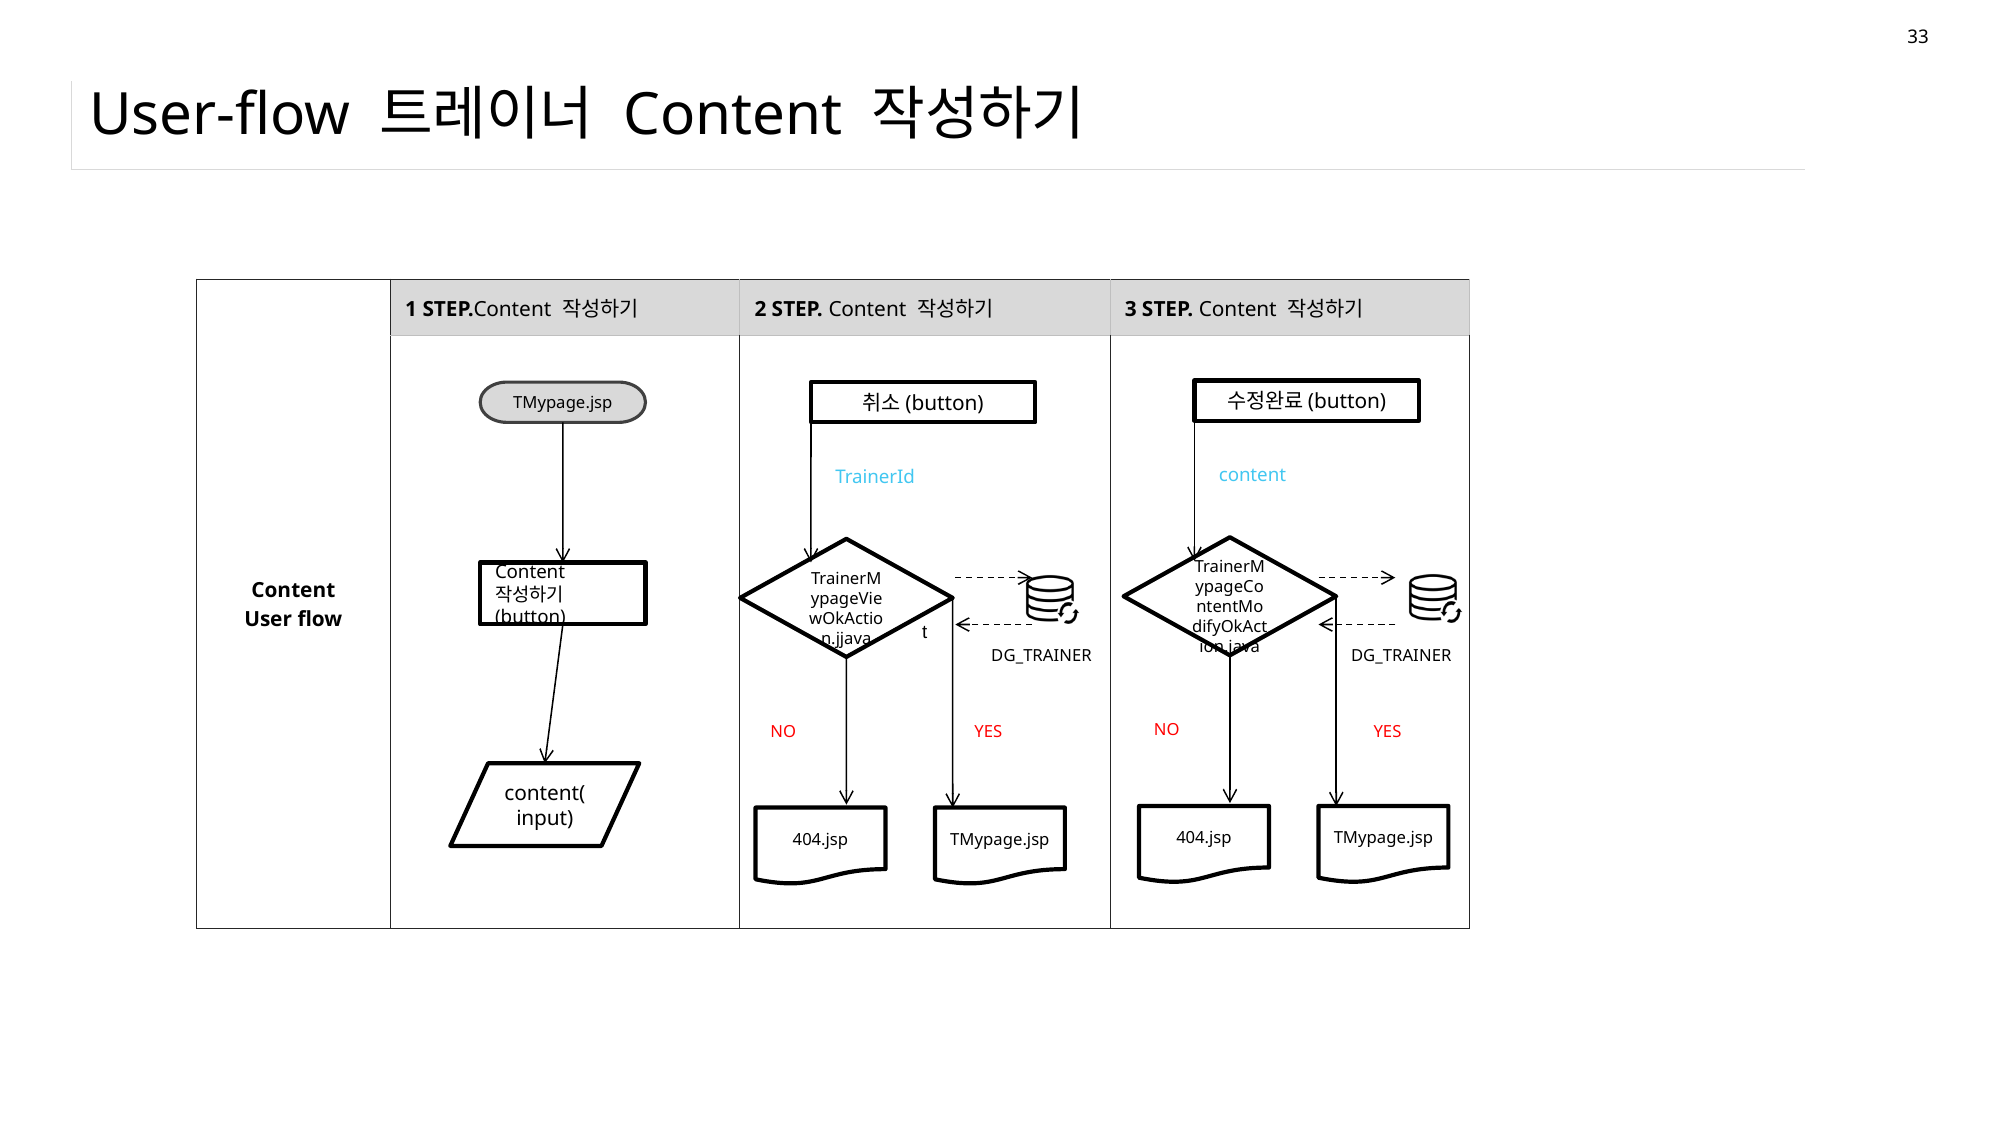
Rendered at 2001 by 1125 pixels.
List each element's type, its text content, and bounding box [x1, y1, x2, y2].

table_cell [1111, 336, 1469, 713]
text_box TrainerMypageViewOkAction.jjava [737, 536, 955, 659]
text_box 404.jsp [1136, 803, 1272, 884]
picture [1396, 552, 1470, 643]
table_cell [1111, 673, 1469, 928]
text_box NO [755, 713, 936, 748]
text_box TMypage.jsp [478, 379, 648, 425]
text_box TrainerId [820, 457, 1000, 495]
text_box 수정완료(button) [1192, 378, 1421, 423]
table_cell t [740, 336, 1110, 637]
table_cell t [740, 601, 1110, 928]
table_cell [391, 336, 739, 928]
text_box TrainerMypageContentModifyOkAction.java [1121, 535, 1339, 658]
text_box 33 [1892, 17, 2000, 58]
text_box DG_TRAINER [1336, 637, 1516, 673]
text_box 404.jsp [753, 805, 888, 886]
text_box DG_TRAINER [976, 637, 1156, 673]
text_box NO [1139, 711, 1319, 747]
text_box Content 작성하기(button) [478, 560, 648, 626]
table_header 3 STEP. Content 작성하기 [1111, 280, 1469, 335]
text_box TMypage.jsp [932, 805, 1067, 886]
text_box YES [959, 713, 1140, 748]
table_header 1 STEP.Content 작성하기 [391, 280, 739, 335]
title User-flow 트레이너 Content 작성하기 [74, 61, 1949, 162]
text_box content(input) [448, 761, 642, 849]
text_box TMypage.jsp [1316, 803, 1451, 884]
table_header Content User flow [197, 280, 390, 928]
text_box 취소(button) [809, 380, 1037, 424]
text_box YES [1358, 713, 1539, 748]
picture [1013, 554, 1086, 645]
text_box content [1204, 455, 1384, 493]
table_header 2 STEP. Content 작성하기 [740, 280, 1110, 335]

*****

◆ WHAT TO DO ◆
Read through the data above. Report each line that has the word "작성하기".

◆ THE ANSWER ◆
text_box Content 작성하기(button) [478, 560, 648, 626]
table_header 3 STEP. Content 작성하기 [1111, 280, 1469, 335]
table_header 1 STEP.Content 작성하기 [391, 280, 739, 335]
title User-flow 트레이너 Content 작성하기 [74, 61, 1949, 162]
table_header 2 STEP. Content 작성하기 [740, 280, 1110, 335]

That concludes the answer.